The national organization made a national effort this week. Coordinated by the National Law Center on Homelessness and Poverty, advocates across the country demanded almost 240 cities in more than 12 states repeal what they consider outdated panhandling ordinances.
The ACLU and the Chicago Coalition for the Homeless delivered letters demanding repeal of the ordinances Tuesday to officials in Aurora, Carbondale, Champaign, Chicago, Cicero, Danville, Decatur, East St. Louis, Elgin, Joliet, Moline, Oak Park, Peoria, Rockford and Urbana.
National Law Center on Homelessness & Poverty senior attorney Eric Tars said until basic needs such as food, health care and housing are met, homeless people have the right to ask for help.
The Decatur ordinance bans solicitation on public buses, within 15 feet of a bank or ATM or on private property. It also bans soliciting money in public "in an aggressive manner," which could include touching, asking after being denied, or trying to stop someone's walking or driving path.
All of which sounds reasonable. But the U.S. Supreme Court has ruled panhandling is protected by the First Amendment right to free speech, and the case has been successfully used to challenge panhandling ordinances across the country. Lawyers argued that cities couldn't stop people from asking for money on a street corner while allowing others to talk about something else on that corner.
It’s not a bad thing to have a review, which interim Decatur City Manager Billy Tyus said will be done by city staff, and when that's completed, they'll report to the city council.

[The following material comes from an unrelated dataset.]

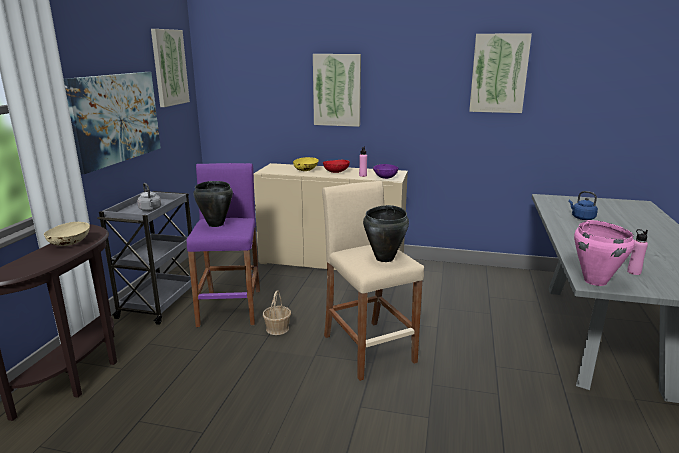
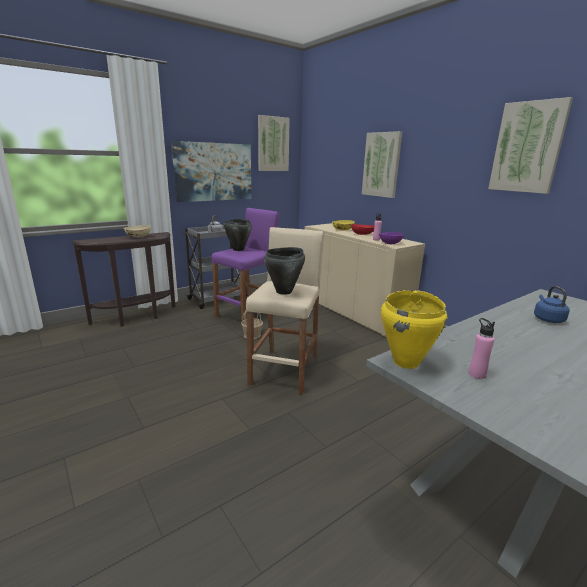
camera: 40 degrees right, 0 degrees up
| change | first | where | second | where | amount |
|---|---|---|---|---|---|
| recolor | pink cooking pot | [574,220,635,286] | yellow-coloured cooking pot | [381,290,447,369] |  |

In particular, the use of the word “aggressive” in the ordinance is fuzzy, and unless the panhandler is clearly interfering with a person’s progress, “aggressive” is difficult to define. What’s aggressive and invasive to one person is another person’s friendliness.
The review is serious business. In a battle over its anti-panhandling laws, the city of Springfield was ordered by federal court to pay more than $330,000 to civil rights attorneys who represented two panhandlers.
Several Decatur nonprofit organizations and the Greater Decatur Chamber of Commerce last year launched a campaign against panhandling. Law enforcement officials and social workers say in no uncertain terms that the best way to help panhandlers is to do almost anything but give money. Christine Gregory, executive director of Dove Inc., a Decatur-based coalition of religious social service organizations and volunteers, calls the panhandlers' coercion “manipulative entrepreneurship.”
The issue is one most citizens do not want to try to confront. Avoiding the topic is easier, as is leaving a vague ordinance on the books.
Refining the law is the way to make sure it says what we want it to stay while remaining within the parameters reached by the courts.